Mind you, what it means is that the professor must have gone out of his way to get a decent result. Maybe realizing belatedly that the exam was rather a tall order, he must have lowered the grading ceiling to something like at best two-thirds of the total points. While I would certainly have preferred him to do a doable exam in the first place, I am relieved to learn that he is not afraid to pull the emergency break if necessary to ensure an adequate outcome. Particularly since I now feel better about taking his algorithm course next turn.

I know, at this point you are probably thinking what some of my co-students say, “this guy is forever worrying and complaining, but in the end he always gets an A.” (Even my wife said a C once in a while would be good for me to lower my expectations and thus take some pressure off.) I can’t deny that I am generally the worrying kind and that three times now I’ve been rather pleasantly surprised by a grade much better than I expected, but never the other way round. (Mind you, I do prefer it that way!) Still, I usually have quite a good idea of my performance in an exam.
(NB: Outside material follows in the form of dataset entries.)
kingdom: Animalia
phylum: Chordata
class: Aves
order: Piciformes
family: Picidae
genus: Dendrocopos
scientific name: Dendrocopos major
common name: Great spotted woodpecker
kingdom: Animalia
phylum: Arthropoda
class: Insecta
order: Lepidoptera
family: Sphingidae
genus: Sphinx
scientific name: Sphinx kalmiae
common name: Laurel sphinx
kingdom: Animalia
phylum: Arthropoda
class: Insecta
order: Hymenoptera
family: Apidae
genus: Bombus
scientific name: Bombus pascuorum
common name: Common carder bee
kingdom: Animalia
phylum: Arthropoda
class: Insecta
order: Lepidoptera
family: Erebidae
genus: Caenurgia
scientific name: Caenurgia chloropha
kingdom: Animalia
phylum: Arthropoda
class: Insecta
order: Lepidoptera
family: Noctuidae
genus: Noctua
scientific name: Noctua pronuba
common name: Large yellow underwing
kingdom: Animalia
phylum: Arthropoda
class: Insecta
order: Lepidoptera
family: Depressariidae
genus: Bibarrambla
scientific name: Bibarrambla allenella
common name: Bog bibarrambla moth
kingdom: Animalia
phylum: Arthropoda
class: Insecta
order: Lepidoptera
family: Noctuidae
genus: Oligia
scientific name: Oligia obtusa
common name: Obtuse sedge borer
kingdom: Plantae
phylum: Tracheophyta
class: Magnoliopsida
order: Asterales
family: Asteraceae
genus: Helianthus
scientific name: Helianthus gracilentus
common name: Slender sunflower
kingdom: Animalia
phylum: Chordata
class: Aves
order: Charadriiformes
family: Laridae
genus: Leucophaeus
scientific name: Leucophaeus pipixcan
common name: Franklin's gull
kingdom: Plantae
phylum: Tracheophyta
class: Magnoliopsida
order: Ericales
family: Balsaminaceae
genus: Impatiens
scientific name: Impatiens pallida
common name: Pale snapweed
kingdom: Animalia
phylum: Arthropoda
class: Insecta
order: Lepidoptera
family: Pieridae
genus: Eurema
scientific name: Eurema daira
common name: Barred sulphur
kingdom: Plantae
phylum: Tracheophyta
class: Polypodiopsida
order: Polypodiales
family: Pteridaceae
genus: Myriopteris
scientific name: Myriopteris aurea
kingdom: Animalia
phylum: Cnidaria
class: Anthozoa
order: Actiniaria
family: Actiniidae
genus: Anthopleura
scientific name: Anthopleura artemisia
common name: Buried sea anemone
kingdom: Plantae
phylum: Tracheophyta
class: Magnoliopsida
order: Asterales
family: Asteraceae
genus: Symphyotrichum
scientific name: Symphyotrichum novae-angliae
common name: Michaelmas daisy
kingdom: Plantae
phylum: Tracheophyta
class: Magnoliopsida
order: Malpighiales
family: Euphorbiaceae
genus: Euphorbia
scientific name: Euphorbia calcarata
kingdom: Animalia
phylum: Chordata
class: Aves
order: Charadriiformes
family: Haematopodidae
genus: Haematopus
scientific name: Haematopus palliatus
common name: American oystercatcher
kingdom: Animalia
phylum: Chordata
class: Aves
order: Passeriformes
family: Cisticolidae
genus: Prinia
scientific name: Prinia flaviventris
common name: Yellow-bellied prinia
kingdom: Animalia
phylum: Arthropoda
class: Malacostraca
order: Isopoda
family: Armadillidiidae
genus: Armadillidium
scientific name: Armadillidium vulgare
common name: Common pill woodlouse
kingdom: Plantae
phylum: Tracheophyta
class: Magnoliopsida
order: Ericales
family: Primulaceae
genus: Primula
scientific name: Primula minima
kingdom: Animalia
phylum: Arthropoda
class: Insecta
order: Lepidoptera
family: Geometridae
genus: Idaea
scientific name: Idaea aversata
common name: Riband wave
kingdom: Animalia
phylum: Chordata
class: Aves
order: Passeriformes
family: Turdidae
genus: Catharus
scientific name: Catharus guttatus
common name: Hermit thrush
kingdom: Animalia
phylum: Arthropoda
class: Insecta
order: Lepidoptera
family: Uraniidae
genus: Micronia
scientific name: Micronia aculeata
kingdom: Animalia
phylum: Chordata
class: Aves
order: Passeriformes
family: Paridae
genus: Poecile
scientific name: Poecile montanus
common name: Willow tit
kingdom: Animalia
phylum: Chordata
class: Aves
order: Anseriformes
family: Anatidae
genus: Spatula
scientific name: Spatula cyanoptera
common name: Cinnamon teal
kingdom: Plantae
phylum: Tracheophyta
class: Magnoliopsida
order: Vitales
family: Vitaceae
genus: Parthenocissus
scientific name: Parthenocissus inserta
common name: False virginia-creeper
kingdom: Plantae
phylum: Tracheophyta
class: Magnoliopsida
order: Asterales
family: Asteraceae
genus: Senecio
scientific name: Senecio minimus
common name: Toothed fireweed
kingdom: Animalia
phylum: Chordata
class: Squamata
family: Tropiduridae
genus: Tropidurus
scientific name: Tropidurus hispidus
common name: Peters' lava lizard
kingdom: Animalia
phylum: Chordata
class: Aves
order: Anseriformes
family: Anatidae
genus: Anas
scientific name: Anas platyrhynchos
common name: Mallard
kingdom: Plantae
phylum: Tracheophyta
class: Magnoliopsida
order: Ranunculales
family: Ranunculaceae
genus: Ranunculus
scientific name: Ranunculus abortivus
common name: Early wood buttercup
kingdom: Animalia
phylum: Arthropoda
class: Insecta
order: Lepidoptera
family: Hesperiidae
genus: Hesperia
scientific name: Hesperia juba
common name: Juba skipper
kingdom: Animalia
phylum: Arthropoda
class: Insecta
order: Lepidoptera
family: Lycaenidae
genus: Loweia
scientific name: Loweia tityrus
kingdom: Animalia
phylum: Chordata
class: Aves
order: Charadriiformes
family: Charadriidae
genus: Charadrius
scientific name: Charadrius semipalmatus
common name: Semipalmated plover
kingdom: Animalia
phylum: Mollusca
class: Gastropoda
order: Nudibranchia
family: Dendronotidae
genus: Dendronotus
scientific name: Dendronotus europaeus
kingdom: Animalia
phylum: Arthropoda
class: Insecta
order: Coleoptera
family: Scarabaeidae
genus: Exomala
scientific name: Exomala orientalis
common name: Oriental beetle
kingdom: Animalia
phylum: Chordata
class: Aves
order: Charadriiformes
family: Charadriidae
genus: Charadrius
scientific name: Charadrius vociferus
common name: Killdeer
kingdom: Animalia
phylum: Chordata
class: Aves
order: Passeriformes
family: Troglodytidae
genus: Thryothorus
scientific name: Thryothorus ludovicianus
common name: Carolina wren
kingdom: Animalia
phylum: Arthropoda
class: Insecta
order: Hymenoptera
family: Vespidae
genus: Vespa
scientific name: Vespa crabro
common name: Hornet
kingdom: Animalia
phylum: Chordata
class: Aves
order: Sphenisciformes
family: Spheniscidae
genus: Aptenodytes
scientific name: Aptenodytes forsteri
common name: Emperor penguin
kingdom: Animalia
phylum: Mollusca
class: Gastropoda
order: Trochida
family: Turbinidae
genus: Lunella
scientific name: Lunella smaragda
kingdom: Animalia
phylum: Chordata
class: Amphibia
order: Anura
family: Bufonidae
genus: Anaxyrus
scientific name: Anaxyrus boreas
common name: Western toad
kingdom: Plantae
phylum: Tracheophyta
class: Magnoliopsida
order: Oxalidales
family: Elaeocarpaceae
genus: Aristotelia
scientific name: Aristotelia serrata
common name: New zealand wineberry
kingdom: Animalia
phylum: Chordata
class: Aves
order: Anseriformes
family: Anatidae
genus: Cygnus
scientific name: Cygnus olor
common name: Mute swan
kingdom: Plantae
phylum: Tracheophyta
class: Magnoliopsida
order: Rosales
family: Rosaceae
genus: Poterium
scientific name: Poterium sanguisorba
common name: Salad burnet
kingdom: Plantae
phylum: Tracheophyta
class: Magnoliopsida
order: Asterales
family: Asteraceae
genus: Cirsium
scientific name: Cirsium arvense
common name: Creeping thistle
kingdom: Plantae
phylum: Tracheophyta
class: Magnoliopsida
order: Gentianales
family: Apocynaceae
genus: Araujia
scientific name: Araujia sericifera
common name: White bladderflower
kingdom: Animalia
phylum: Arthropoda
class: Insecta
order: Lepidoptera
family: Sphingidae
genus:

I knew logic could well be an A, I was quite confident databases was (go back to check if you like!), and last term I was right about three out of five exams. In the three cases these two terms where I did indeed do better than expected, everyone did, i.e. these were exams where the professor either awarded points extremely generously, or later adjusted the grading scheme to ensure a favorable overall result.

One can argue, of course, about the ethics of that–adjusting the expectations so to match the result. Theoretically, it might be a slippery slope at whose bottom we might end up where reasonable expectations aren’t being met by the students without the grades giving any indication of that. But actually I believe in the courses where this happened to us the expecations were rather too high in the first place. The automata theory exam, just like the programming one, was certainly beyond being doable even by the best students, at least in terms of number of assignments per time. So the adjustment, while unexpected, was–at least in my humble opinion–entirely justified. Let’s hope the programming professor sees it the same way.